The report was sent to House Speaker Nancy Pelosi, D-Calif., on Friday and sums up the working group’s meetings with officials from the Office of the U.S. Trade Representative over roughly the last month. The USMCA negotiation officially was completed on Nov. 30, when leaders from the three member countries signed the final text of the NAFTA successor agreement.
The working group also is calling for the Trump administration to “fix the procedures in the NAFTA’s state-to-state dispute settlement mechanism” that have allowed parties to block formation of an arbitral panel and to impede formal enforcement for all obligations across the agreement, according to the report.
In addition to the call for an improved state-to-state dispute settlement structure, the report calls for the U.S. to establish additional “enhanced enforcement mechanisms” for labor and environmental provisions.
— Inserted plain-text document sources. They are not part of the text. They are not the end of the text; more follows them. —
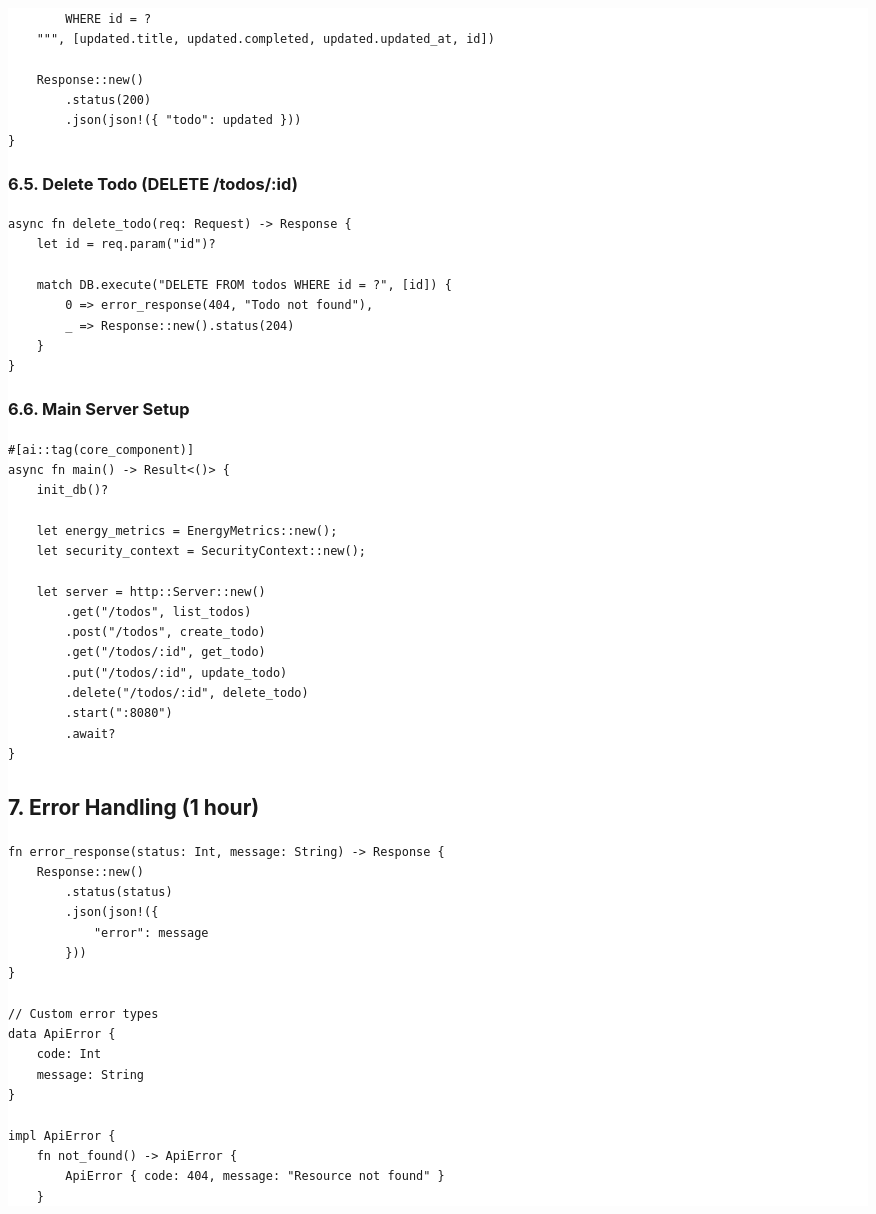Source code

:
 ```ferra
        WHERE id = ?
    """, [updated.title, updated.completed, updated.updated_at, id])
    
    Response::new()
        .status(200)
        .json(json!({ "todo": updated }))
}
```

### 6.5. Delete Todo (DELETE /todos/:id)

```ferra
async fn delete_todo(req: Request) -> Response {
    let id = req.param("id")?
    
    match DB.execute("DELETE FROM todos WHERE id = ?", [id]) {
        0 => error_response(404, "Todo not found"),
        _ => Response::new().status(204)
    }
}
```

### 6.6. Main Server Setup

```ferra
#[ai::tag(core_component)]
async fn main() -> Result<()> {
    init_db()?
    
    let energy_metrics = EnergyMetrics::new();
    let security_context = SecurityContext::new();
    
    let server = http::Server::new()
        .get("/todos", list_todos)
        .post("/todos", create_todo)
        .get("/todos/:id", get_todo)
        .put("/todos/:id", update_todo)
        .delete("/todos/:id", delete_todo)
        .start(":8080")
        .await?
}
```

## 7. Error Handling (1 hour)

```ferra
fn error_response(status: Int, message: String) -> Response {
    Response::new()
        .status(status)
        .json(json!({
            "error": message
        }))
}

// Custom error types
data ApiError {
    code: Int
    message: String
}

impl ApiError {
    fn not_found() -> ApiError {
        ApiError { code: 404, message: "Resource not found" }
    }
```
Though not formally documented in the working group report, Democrat Sens. Sherrod Brown of Ohio and Ron Wyden of Oregon have floated a proposal that would provide for U.S. and Mexican officials to inspect Mexican factories accused of violating labor standards and for the U.S. to deny tariff benefits and/or block the entry of relevant goods upon discovery of forced labor violations.
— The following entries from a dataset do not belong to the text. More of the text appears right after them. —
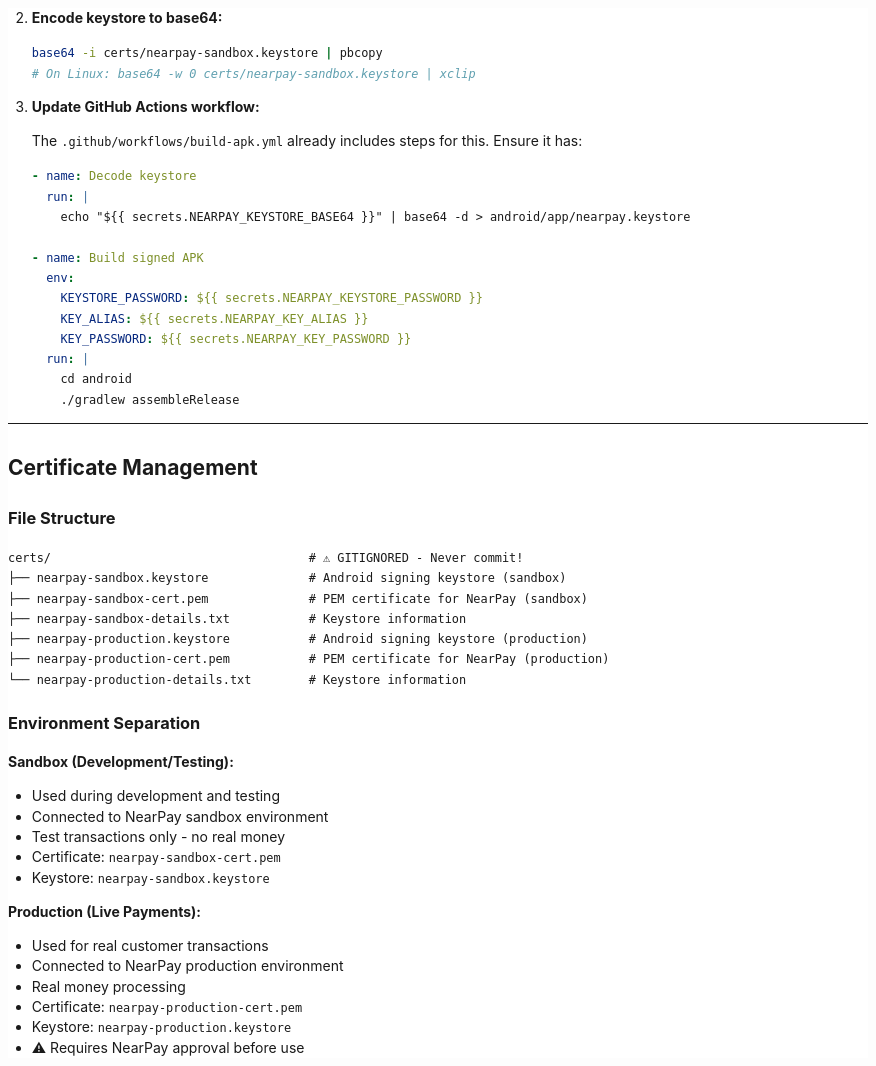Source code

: 2. **Encode keystore to base64:**
   ```bash
   base64 -i certs/nearpay-sandbox.keystore | pbcopy
   # On Linux: base64 -w 0 certs/nearpay-sandbox.keystore | xclip
   ```

3. **Update GitHub Actions workflow:**

   The `.github/workflows/build-apk.yml` already includes steps for this. Ensure it has:

   ```yaml
   - name: Decode keystore
     run: |
       echo "${{ secrets.NEARPAY_KEYSTORE_BASE64 }}" | base64 -d > android/app/nearpay.keystore
   
   - name: Build signed APK
     env:
       KEYSTORE_PASSWORD: ${{ secrets.NEARPAY_KEYSTORE_PASSWORD }}
       KEY_ALIAS: ${{ secrets.NEARPAY_KEY_ALIAS }}
       KEY_PASSWORD: ${{ secrets.NEARPAY_KEY_PASSWORD }}
     run: |
       cd android
       ./gradlew assembleRelease
   ```

---

## Certificate Management

### File Structure

```
certs/                                    # ⚠️ GITIGNORED - Never commit!
├── nearpay-sandbox.keystore              # Android signing keystore (sandbox)
├── nearpay-sandbox-cert.pem              # PEM certificate for NearPay (sandbox)
├── nearpay-sandbox-details.txt           # Keystore information
├── nearpay-production.keystore           # Android signing keystore (production)
├── nearpay-production-cert.pem           # PEM certificate for NearPay (production)
└── nearpay-production-details.txt        # Keystore information
```

### Environment Separation

**Sandbox (Development/Testing):**
- Used during development and testing
- Connected to NearPay sandbox environment
- Test transactions only - no real money
- Certificate: `nearpay-sandbox-cert.pem`
- Keystore: `nearpay-sandbox.keystore`

**Production (Live Payments):**
- Used for real customer transactions
- Connected to NearPay production environment
- Real money processing
- Certificate: `nearpay-production-cert.pem`
- Keystore: `nearpay-production.keystore`
- ⚠️ Requires NearPay approval before use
A House Ways and Means Committee spokesperson confirmed that members of the working group are calling for enforcement measures in addition to state-to-state dispute settlement, but did not respond to a follow-up question seeking information on any measures lawmakers are demanding outside of the Brown/Wyden proposal.
The report states that the working group and USTR made “substantial progress” throughout the weeks they met and that the working group outlined “clear and specific objectives and proposals” to improve USMCA in the areas of labor, environment, enforcement, and access to affordable medicine.
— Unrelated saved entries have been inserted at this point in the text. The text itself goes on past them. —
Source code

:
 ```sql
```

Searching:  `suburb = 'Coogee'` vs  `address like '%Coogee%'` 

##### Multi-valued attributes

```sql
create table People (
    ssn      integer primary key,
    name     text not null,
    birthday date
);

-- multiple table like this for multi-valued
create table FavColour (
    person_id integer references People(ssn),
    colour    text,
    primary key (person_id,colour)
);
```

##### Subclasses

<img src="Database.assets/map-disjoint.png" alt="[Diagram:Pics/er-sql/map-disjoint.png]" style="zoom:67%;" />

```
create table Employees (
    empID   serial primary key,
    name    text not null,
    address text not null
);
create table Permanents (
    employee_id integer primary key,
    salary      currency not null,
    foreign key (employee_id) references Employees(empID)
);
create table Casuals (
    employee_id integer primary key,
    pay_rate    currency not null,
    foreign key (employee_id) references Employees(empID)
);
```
On the issue of Mexico’s implementation of USMCA’s labor standards, the report states that the country’s government has the political will to deliver “real labor reforms,” adding that “resources are a question.”
The report says, “Given the strict austerity measures the president is imposing as part of an aggressive anti-corruption reform effort, the government will likely not have the resources to successfully deliver on the changes.”
The working group said the expected approval of a budget by the Mexican congress in November will be a “critical measure” of Mexico’s commitment to provide the resources necessary for labor reform.
The working group’s medicines proposal seeks to “preserve Congress’ freedom to legislate to improve access to affordable medicines, particularly for some of the most expensive drugs,” and to improve opportunities for competition in order to expand access for affordable medicines, the report states.
USMCA provides a 10-year data exclusivity period for development of biologic drugs, two fewer years than the time frame provided by U.S. law.
During a June Senate hearing, Sen. Debbie Stabenow, D-Mich., questioned whether USMCA biologics language could hinder any congressional action to shorten the exclusivity period.
U.S. Trade Representative Robert Lighthizer during that hearing said he didn’t believe the USMCA language stops Congress from changing laws as it sees fit, adding that he would correct any problem if necessary.
“It is now USTR’s turn to respond,” the report says. “It is time for the administration to present its proposals and to show its commitment to passing the new NAFTA and delivering on its own promises.”
USTR didn’t respond to an American Shipper request for comment.
The report states that members of the working group “stand ready” to work with USTR throughout the August recess, including through congressional staff. The House recessed on Thursday, and the Senate will recess at the end of this week.
The working group this week will “share text” with USTR “memorializing the concrete and detailed proposals that we have made,” the report says.
The working group comprises Democrat Reps. Richard Neal of Massachusetts; Earl Blumenauer, Oregon; Rosa DeLauro and John Larson, both of Connecticut; Jan Schakowsky, Illinois; Mike Thompson, California; Terri Sewell, Alabama; Suzanne Bonamici, Oregon; and Jimmy Gomez, California.